Директор и главный инженер помолчали, обдумывая мысль, что же такое делается с Натальей, и когда она будет вести себя по-человечески.
— Так что там насчет хорвейнов? — наконец встрепенулся Потапов.
— Ах, да. Хорвейны. Про них гланги много чего знают. Конкуренты, так сказать. Их конкуренты. Теперь, видимо, и наши.
— Почему "видимо"?
— Потому что явных следов — нет. Их хорвейны эти не оставляют. У них своя методика.
— Про методику-то гланги сказали? — Потапов занервничал.
— Сказали, — недовольно ответил Широков. — Только без толку. Никогда нам не выявить агента хорвейнов. Человеческой науке такое не под силу. Да что человеческой! Гланги тоже не могут их агентов обнаружить. Только по результатам их воздействий.
— Половина из которых вполне может быть природными явлениями.
— Теоретически — да. Только хорвейны всегда, когда добиваются успеха, ставят об этом в известность своих противников. Как-то глупо, на мой взгляд, ты не находишь?
— Но ведь нам они еще ничего не сказали.
— Не сказали. Ну и что? Видимо, они не добились своего.
— Или даже не пытались нам навредить.
— Слушай, Потапов, — директор опять начал сердится. — Ты за кого? За нас, или за хорвейнов?
— Я — за справедливость.
— А вдруг ты их агент? Они кому угодно в голову влезть могут, и человек об этом и не узнает. Может, это ты вредительством занимаешься?
— Или ты? Кого угодно подозревать можно. От разнорабочего до специалиста и руководства.

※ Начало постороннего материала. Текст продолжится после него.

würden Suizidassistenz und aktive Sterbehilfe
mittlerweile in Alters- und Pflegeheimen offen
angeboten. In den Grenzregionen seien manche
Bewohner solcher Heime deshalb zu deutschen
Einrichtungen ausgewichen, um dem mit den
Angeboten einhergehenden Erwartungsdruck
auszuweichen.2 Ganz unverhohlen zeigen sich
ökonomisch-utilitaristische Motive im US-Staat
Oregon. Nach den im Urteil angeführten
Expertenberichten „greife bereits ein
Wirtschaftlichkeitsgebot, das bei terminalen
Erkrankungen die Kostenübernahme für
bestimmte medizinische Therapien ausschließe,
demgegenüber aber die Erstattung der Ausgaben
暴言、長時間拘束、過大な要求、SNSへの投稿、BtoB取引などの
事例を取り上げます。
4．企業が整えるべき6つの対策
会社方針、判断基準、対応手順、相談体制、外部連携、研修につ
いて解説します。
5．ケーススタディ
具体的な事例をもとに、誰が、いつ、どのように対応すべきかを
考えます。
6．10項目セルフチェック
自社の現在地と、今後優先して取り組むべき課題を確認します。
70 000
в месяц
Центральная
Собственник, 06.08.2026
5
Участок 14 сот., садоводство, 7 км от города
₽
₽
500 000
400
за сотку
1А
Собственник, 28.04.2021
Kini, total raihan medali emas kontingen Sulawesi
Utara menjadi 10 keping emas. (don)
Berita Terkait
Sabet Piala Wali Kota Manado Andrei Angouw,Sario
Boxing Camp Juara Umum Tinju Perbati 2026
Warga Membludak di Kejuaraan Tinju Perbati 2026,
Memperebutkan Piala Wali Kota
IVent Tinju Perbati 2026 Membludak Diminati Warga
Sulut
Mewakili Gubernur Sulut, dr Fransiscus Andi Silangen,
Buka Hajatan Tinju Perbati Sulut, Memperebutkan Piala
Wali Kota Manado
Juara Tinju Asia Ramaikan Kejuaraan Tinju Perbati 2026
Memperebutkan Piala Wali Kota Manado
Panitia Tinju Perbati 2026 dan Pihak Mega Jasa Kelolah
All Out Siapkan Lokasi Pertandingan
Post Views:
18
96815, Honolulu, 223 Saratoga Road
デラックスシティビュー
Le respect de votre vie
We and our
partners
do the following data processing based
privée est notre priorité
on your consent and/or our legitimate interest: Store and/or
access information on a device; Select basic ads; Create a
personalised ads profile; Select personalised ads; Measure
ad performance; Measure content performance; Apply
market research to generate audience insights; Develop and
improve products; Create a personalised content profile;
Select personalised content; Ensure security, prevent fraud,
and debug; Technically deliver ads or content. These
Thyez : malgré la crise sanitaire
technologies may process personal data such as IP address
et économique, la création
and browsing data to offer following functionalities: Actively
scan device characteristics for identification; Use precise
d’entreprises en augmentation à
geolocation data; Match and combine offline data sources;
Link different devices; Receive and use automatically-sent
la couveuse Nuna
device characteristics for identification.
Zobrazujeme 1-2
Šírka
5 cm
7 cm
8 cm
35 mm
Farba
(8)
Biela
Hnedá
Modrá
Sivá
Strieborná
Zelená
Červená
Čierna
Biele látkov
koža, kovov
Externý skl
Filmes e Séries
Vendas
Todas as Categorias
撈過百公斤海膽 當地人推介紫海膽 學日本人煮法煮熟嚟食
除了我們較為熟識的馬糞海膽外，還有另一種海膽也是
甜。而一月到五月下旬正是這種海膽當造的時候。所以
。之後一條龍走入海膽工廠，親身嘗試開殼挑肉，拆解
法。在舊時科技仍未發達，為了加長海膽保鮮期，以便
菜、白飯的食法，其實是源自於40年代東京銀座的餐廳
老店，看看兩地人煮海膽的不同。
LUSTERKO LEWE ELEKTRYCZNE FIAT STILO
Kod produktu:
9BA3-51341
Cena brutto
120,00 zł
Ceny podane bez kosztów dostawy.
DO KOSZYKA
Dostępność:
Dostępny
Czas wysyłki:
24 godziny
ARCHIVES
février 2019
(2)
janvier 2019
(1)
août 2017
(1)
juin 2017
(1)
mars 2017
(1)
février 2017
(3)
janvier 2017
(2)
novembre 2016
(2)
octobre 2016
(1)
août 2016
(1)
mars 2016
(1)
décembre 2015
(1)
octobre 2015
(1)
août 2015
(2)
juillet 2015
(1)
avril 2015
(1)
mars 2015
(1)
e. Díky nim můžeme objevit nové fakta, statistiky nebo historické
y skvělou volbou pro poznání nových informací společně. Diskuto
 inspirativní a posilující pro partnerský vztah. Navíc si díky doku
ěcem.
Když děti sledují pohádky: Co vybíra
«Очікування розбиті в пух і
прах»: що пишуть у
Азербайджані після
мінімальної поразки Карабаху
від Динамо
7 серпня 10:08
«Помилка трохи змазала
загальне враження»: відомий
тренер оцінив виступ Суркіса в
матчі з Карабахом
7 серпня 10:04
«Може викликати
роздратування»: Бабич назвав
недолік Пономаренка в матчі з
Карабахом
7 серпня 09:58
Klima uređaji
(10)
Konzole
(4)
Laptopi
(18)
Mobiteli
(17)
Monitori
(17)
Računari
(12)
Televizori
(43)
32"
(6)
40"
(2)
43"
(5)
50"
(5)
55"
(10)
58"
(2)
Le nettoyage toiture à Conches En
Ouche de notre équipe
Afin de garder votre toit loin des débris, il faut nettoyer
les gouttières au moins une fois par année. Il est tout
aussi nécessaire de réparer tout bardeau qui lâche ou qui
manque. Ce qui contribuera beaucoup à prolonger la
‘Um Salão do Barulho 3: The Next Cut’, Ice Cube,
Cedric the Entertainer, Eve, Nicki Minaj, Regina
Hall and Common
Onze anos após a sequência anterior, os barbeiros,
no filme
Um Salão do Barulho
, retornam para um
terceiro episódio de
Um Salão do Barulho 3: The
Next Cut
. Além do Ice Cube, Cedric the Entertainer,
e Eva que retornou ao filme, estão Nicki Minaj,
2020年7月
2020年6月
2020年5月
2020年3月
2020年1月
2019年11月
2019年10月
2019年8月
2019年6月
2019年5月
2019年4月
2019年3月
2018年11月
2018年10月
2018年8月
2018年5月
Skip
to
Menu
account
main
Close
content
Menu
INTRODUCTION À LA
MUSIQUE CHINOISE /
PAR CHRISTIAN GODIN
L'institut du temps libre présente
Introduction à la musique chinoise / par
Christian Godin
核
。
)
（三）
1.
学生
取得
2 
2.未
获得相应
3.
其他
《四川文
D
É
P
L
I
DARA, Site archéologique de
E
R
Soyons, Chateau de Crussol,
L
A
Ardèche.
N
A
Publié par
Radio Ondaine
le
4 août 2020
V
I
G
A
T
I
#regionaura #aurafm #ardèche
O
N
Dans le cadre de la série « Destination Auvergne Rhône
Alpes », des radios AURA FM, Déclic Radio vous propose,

— Это точно… — Широков устало вздохнул. — Чего делать будем?
— Есть идея, — главный инженер привычно повертел головой, выискивая предполагаемых соглядатаев, придвинулся к директору и зашептал. — У нас есть люди, которые точно в этом не замешаны.
— Кто же? — так же шепотом отозвался директор.
— Клим Вэйцин. У нас когда проблемы начались? С реактора. Или нет, еще раньше! Когда галлюцинации на всех напали. А он после пожара появился. Так что как минимум к трем происшествиям он отношения не имеет. И если мы считаем, что все неполадки на станции дело рук одного хорвейна, то агент может быть только среди остальных сотрудников.
— Логично. И что из этого следует? Если всё равно нам хорвейна никак не обнаружить, даже с помощью гланг?
— Что следует? Очень просто. Если есть кто-то вне подозрений, то он и должен искать того, кто нам вредит.
— Вроде правильно. Но что-то не так. А что — не пойму. Ты, Потапов, иногда такое придумываешь, что, наверно, и сам не понимаешь. Подожди. Но ведь астероид — внешняя угроза! Он никак не мог быть направлен изнутри.
— Пыль тоже.
— Это что ж получается? Нас с двух сторон хотят в порошок стереть? Такими темпами следующего происшествия мы не переживем!